In information technology, an information repository or simply a repository is "a central place in which an aggregation of data is kept and maintained in an organized way, usually in computer storage." It "may be just the aggregation of data itself into some accessible place of storage or it may also imply some ability to selectively extract data."

==Universal digital library==
The concept of a universal digital library was described as "within reach" by a 2012 European Union Copyright Directive which told about Google's attempts to "mass-digitize" what are termed "orphan works" (i.e. out-of-print copyrighted works).

The U.S. Copyright Office and the European Union Copyright law have been working on this. Google has reached agreements in France which "lets the publisher choose which works can be scanned or sold." By contrast, Google has been trying in the USA for a "free to digitize and sell any works unless the copyright holders opted out" deal and is still unsuccessful.

===Information repository===
Attempts to develop what was called an information repository have been underway for decades:
- In 1989, IBM tried to have OfficeVision combine mainframes and PCs to enable "an information repository."
- In 2003, Microsoft introduced OneNote as an extension to Microsoft Office 2003; it would support "a personal information repository."
- In 1996, an 1898-founded library obtained additional funding to expand its mission, and become a major "local resource center and regional information repository." The New York Times described them as "the second largest in the New York City region, second only to the New York Public Library on Fifth Avenue." Their services include "a computer information center devoted to outside-item requests."

==Federated information repository==
A federated information repository is an easy way to deploy a secondary tier of data storage that can comprise multiple, networked data storage technologies running on diverse operating systems, where data that no longer needs to be in primary storage is protected, classified according to captured metadata, processed, de-duplicated, and then purged, automatically, based on data service level objectives and requirements. In federated information repositories, data storage resources are virtualized as composite storage sets and operate as a federated environment.
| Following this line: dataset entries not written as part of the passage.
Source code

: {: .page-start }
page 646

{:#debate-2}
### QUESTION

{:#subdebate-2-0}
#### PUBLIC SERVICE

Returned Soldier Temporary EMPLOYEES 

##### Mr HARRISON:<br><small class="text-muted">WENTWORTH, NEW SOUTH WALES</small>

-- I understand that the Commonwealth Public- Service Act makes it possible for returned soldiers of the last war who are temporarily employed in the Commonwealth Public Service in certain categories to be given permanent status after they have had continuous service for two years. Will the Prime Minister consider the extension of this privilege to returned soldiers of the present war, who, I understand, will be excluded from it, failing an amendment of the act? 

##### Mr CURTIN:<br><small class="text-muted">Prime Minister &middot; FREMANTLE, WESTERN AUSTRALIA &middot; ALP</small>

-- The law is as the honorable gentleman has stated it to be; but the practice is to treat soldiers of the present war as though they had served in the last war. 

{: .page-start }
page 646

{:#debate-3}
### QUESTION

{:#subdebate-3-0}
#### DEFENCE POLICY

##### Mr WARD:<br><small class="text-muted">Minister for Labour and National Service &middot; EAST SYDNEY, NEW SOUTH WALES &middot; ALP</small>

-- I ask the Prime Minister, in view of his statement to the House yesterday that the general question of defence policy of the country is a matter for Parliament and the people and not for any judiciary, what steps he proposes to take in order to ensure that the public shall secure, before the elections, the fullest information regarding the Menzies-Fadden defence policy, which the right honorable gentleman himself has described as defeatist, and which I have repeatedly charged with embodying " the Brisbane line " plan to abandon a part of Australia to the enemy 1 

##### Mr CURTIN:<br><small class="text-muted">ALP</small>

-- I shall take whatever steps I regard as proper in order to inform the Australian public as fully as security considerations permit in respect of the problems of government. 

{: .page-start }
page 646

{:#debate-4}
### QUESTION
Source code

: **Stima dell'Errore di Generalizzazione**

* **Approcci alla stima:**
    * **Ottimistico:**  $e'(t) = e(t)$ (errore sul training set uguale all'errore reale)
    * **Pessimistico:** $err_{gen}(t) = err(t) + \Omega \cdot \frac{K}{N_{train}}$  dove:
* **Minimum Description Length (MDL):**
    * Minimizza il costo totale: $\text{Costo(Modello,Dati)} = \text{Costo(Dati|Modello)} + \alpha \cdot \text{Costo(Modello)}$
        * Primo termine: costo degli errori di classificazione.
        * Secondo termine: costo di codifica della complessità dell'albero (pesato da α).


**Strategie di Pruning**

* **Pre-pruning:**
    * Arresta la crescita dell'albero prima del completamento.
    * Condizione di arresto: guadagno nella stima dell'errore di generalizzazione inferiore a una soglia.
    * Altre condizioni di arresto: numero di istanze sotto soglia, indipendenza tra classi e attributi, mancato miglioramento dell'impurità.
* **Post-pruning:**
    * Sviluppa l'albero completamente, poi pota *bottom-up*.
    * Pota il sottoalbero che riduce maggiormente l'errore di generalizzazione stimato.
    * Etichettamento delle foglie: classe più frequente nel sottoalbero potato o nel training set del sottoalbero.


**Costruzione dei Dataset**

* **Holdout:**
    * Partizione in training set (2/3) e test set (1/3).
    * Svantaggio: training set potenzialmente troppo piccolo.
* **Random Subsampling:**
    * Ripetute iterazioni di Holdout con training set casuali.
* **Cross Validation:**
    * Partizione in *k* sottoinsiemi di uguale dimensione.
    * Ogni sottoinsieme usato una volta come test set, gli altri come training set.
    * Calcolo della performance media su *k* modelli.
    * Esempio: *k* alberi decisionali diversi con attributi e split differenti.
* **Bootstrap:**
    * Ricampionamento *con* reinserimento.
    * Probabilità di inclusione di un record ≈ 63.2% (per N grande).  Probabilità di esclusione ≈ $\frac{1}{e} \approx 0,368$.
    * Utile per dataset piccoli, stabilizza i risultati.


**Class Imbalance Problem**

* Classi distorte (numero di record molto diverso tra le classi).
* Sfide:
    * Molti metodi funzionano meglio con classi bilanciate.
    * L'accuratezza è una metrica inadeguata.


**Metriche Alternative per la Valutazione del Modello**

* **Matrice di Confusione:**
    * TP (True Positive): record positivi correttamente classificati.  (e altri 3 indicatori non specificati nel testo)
Federated information repositories were developed to mitigate problems arising from data proliferation and eliminate the need for separately deployed data storage solutions because of the concurrent deployment of diverse storage technologies running diverse operating systems. They feature centralized management for all deployed data storage resources. They are self-contained, support heterogeneous storage resources, support resource management to add, maintain, recycle, and terminate media, track of off-line media, and operate autonomously.

===Automated data management===
Since one of the main reasons for the implementation of a federated information repository is to reduce the maintenance workload placed on IT staff by traditional data storage systems, federated information repositories are automated. Automation is accomplished via policies that can process data based on time, events, data age, and data content. Policies manage the following:
- File system space management
- Irrelevant data elimination (mp3, games, etc.)
- Secondary storage resource management
Data is processed according to media type, storage pool, and storage technology.

Because federated information repositories are intended to reduce IT staff workload, they are designed to be easy to deploy and offer configuration flexibility, virtually limitless extensibility, redundancy, and reliable failover.

===Data recovery===
Federated information repositories feature robust, client based data search and recovery capabilities that, based on permissions, enable end users to search the information repository, view information repository contents, including data on off-line media, and recover individual files or multiple files to either their original network computer or another network computer.